*STATED TASK A*: State how many lines of the entries contain the string "undisplayed", matching case exactly, and give only that number.

*PASSAGE*:
<<<<
Sridhar Vedantham: Right. Very interesting, and another part of this whole thing about resources and compute and all that is, I think, the demands on storage itself, right?
Muthian Sivathanu: Yeah.
Sridhar Vedantham: Because if the models are that big, that you need some really high-powered GPUs to compute, how do you manage the storage requirements?
Muthian Sivathanu: Right, right. So, it turns out the biggest requirement from storage that deep learning poses is on the throughput that you need from storage, right. So, as I mentioned, because GPUs are the most expensive resource in this whole infrastructure stack, the single most important objective is to keep GPUs busy all the time, right. You don't want them idling, at all. What that means is the input training data that the model needs in order to run its mini batches, that is to be fed to it at a rate that is sufficient to keep the GPUs busy. And GPUs process, I mean the amount of data that the GPU can process from a compute perspective has been growing at a very rapid pace, right. And so, what that means is, you know, when between Volta series and an Ampere series, for example, of GPUs there is like 3X improvement in compute speed, right. Now that means the storage bandwidth should keep up with that pace, otherwise faster GPU doesn't help. It will be stalling on IO. So, in that context one of the systems we built was the system called Quiver, where we say a traditional remote storage system like the standard model for running this training is...the datasets are large- I mean the data sets can be in terabytes, so, you place it on some remote cloud storage system, like Azure blob or something like that, and you read it remotely from whichever machine does the training, right. And that bandwidth simply doesn't cut it because it goes through network backbone switches and so on, and it becomes insanely expensive to sustain that level of bandwidth from a traditional cloud storage system, right. So what we need, to achieve here is hyper locality. So, ideally the data should reside on the exact machine that runs the training, then it's a local read and it has to reside on SSD and so on, right. So, you need several gigabytes per second read bandwidth.
>>>>
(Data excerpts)
<<<<
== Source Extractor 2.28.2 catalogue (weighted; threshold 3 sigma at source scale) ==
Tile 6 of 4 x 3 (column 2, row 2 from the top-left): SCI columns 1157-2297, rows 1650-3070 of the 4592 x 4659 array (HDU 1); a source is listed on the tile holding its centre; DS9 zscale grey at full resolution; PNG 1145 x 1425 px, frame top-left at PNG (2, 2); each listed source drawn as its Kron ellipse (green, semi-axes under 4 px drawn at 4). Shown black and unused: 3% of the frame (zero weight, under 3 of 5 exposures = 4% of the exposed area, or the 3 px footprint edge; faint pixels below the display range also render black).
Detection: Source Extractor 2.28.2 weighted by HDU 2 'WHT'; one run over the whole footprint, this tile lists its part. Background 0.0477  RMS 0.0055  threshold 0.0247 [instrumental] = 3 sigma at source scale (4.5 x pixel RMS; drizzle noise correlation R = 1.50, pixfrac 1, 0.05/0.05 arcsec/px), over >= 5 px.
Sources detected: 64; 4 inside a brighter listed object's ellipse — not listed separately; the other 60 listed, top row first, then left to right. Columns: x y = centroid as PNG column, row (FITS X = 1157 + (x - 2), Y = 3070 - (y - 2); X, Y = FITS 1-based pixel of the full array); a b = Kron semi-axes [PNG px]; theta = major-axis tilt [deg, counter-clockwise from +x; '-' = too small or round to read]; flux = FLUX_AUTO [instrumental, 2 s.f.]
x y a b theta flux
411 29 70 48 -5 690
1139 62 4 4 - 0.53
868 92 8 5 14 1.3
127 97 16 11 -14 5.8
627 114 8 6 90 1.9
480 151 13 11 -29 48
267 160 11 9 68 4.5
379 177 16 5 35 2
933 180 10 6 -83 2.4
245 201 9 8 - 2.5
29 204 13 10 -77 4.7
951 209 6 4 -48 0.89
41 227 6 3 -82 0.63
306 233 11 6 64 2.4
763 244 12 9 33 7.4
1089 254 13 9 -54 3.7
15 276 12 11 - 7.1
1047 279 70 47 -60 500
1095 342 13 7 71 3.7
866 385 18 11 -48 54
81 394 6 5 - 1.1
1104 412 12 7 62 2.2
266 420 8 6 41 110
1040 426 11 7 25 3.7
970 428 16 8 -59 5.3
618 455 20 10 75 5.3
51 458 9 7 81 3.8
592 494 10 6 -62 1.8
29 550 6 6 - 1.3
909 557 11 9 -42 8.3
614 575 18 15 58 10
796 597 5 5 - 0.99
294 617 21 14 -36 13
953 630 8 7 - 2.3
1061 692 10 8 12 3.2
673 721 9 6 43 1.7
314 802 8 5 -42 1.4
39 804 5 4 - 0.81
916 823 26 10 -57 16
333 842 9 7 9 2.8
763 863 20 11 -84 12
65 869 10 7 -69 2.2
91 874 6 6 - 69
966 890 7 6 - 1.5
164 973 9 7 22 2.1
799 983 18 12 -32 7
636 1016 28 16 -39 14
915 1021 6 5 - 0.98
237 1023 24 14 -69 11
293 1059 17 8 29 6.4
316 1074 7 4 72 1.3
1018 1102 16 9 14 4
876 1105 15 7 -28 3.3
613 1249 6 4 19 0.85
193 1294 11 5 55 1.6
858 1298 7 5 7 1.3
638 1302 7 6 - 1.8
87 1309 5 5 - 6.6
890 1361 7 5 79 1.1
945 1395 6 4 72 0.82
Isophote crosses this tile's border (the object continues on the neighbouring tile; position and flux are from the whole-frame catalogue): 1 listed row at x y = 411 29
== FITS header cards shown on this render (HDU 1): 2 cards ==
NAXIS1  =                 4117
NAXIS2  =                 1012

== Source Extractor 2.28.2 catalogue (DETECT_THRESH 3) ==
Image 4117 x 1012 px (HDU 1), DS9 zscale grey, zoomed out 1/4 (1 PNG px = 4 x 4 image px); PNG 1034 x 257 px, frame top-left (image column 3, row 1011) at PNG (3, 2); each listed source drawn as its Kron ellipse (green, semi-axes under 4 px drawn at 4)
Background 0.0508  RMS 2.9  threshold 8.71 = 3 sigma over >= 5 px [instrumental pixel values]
>>>>
<<<<
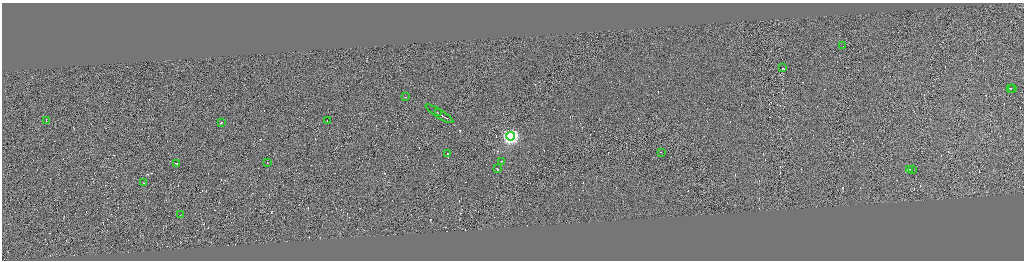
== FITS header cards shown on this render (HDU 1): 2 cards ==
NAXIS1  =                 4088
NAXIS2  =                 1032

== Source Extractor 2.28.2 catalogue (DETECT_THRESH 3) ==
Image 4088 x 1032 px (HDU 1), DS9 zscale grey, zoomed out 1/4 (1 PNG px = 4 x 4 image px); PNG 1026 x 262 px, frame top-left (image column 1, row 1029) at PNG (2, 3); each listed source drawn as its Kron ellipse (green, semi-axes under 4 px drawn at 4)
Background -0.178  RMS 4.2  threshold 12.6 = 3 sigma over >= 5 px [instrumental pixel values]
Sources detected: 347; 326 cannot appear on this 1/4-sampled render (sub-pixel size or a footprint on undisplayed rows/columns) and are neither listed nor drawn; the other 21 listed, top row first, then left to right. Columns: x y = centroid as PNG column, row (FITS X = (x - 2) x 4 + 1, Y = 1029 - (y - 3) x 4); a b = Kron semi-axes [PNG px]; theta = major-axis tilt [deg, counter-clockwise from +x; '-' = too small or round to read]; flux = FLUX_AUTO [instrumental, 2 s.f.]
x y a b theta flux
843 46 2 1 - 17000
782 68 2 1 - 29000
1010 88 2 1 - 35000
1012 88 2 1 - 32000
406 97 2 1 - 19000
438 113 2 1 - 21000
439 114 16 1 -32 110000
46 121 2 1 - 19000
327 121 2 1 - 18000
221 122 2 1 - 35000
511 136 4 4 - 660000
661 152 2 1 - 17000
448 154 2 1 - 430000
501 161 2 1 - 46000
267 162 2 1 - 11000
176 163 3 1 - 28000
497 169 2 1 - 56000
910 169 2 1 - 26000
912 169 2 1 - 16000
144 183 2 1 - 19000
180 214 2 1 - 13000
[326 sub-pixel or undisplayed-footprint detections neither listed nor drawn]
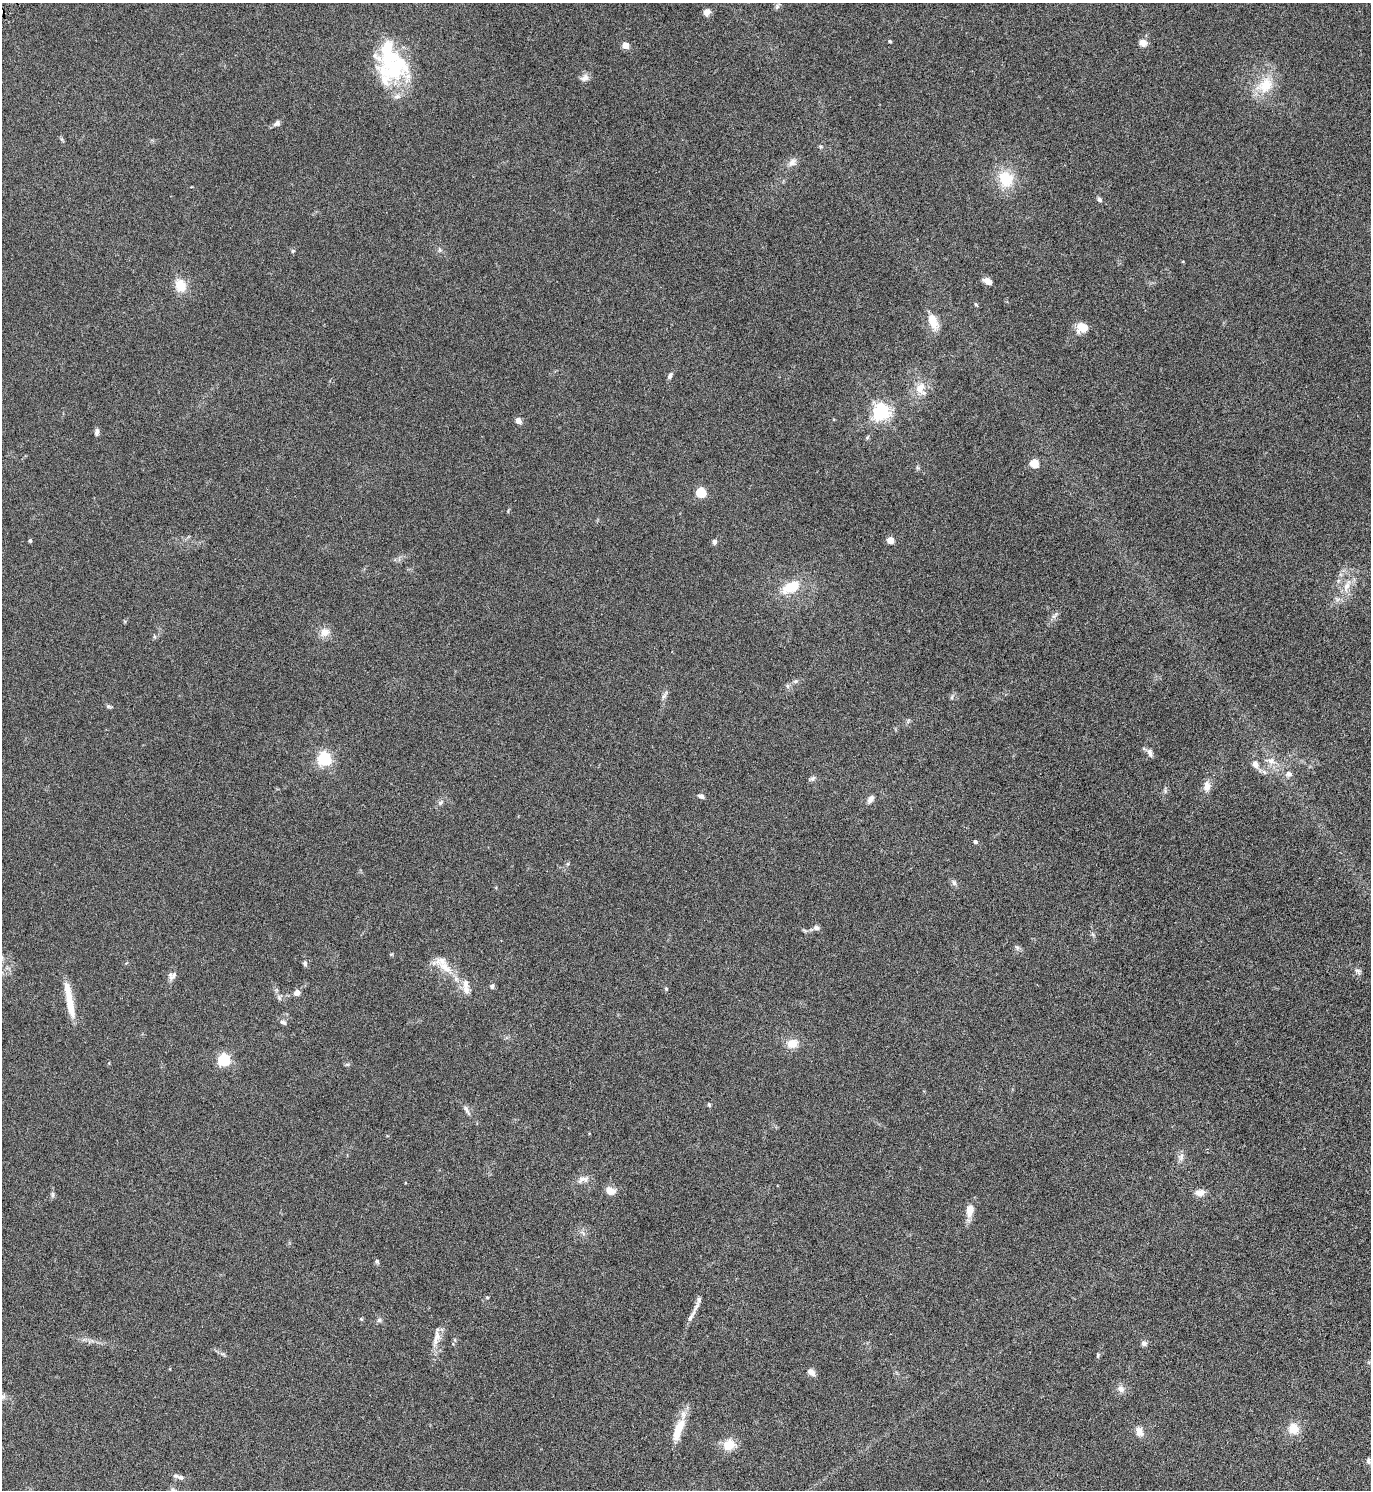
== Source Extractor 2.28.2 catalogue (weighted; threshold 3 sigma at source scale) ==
>>>>
<<<<
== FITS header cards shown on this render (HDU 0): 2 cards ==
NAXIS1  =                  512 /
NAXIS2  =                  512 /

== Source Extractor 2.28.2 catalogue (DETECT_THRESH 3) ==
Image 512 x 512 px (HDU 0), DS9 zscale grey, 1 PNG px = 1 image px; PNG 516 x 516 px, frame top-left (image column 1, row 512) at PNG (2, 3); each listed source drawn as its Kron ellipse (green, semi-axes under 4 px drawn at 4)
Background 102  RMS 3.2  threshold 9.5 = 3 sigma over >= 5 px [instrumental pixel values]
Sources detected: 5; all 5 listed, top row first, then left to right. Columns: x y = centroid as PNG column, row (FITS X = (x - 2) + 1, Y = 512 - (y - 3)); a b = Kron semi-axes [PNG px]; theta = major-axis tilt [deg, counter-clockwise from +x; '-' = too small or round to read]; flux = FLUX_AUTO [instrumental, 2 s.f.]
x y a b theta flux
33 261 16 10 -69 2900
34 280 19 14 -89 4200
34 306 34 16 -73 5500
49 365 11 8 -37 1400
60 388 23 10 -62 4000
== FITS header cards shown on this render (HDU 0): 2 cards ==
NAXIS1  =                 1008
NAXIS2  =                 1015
>>>>
*STATED TASK B*: Transcribe the deep learning storage transcript word for word, everything from "Sridhar Vedantham: Right." down to "Muthian Sivathanu: Yeah.".

*RIGHT ANSWER A*: 2

*RIGHT ANSWER B*:
Sridhar Vedantham: Right. Very interesting, and another part of this whole thing about resources and compute and all that is, I think, the demands on storage itself, right?
Muthian Sivathanu: Yeah.